Breastfeeding is a red herring btw- the research shows bf dosen't increase the relaxin that looses joints, in fact because it often stops periods it prevents the small amount of relaxin that kicks in to start our periods and it stops the cycle that drops the (stabilising) oestrogen and ups the (destabilising) progesterone. However, the positions we end up in, especially with twins, can lead to back pain. Also, you say 20 months? Have your periods returned? The restating of the above hormones could make joints looser. When we experience pain our core muscles switch off which then increases poor movements and further pain. Strong core muscles protect us from pain, hence why pilates works for so many.
Also, look at diet- magnesium and iron deficiencues, along with vit d like suggested can cause pain, although more commonly achy all over pain, but after everything your body has been through and how easy it is to ignore ourselves when we have twins, have a look at feriglobin plus liquid and a narural magnesium liquid supplement.
Chiros (I would never touch them) oesteos (mine were amazing, and used to be physios) acupuncture (NHS pain clinics offer electroaccupunture that has peer reviewed evidence basis), bowen techniqe/Alexander technique all worth trying by thus stage. And the pain clinic will recommend if you have been through every other option by that point.
Tens machine, heat pads or cold packs to reduce swelling (whichever helps you), magnesium salt hot baths, magnesium spray to apply directly.
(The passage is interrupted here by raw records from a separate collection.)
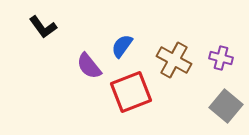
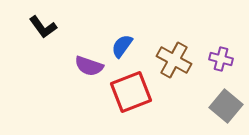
purple cross: moved 1 px down
purple semicircle: rotated 32 degrees counterclockwise
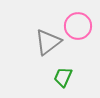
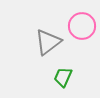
pink circle: moved 4 px right
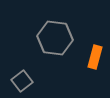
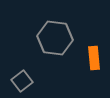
orange rectangle: moved 1 px left, 1 px down; rotated 20 degrees counterclockwise
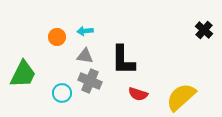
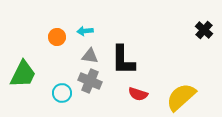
gray triangle: moved 5 px right
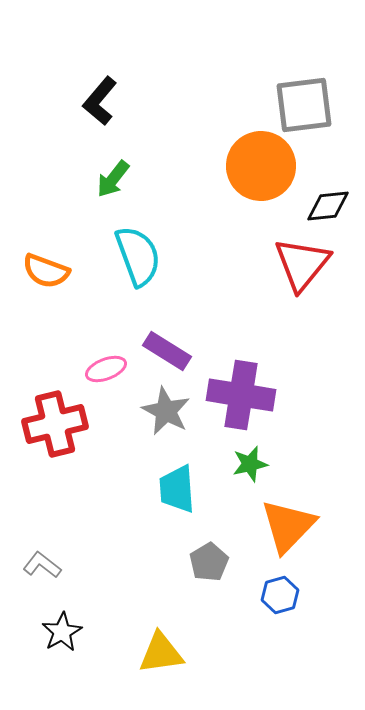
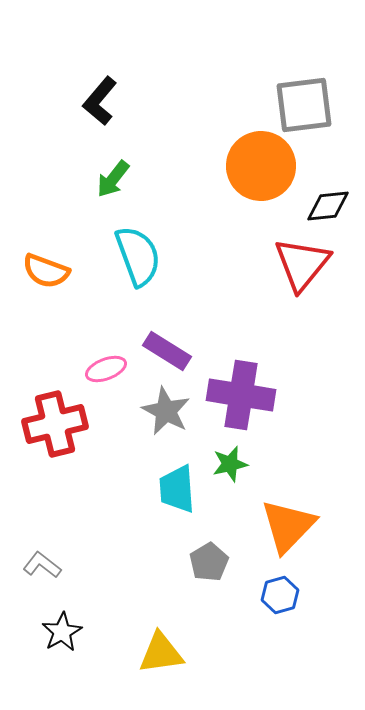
green star: moved 20 px left
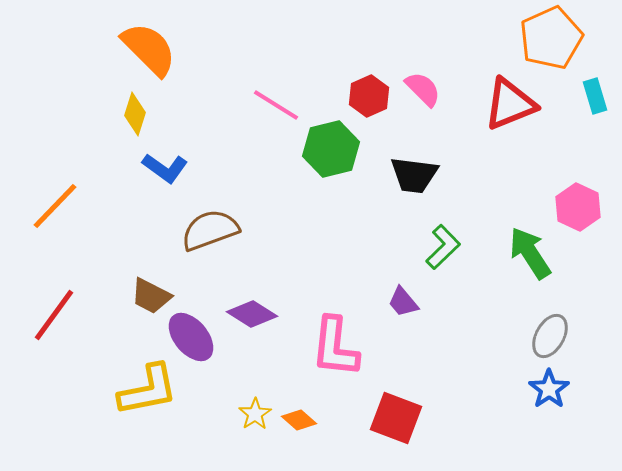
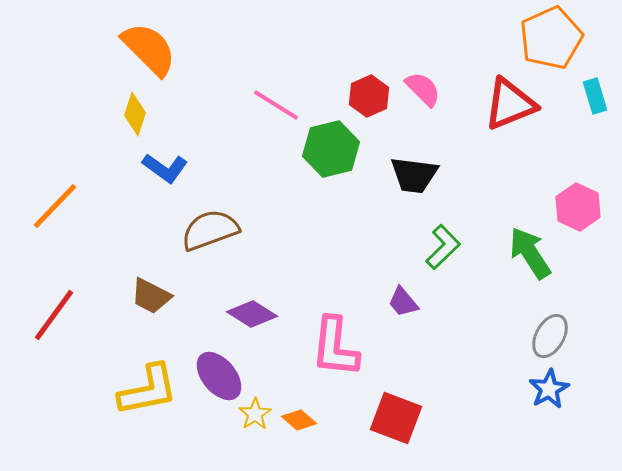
purple ellipse: moved 28 px right, 39 px down
blue star: rotated 6 degrees clockwise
Massage, aromatherapy, infra red saunas. The mox box acupuncturists use is lovely imo.
Building muscle takes along along time, and needs a lot of practice small daily physio exercises daily, pilates, hypdrotherapy, take real commitment to produce successful results of reducing pain- but it manages it long term.
Hope this isn't too much of an essay for you ; ) hope your twins are better soon. Oh and invest in soft structured carriers for carrying, or wraps or slings- it's safer on your back than just lifting one on each hip. My 7 yrold still take a turn in our preschooler connecta.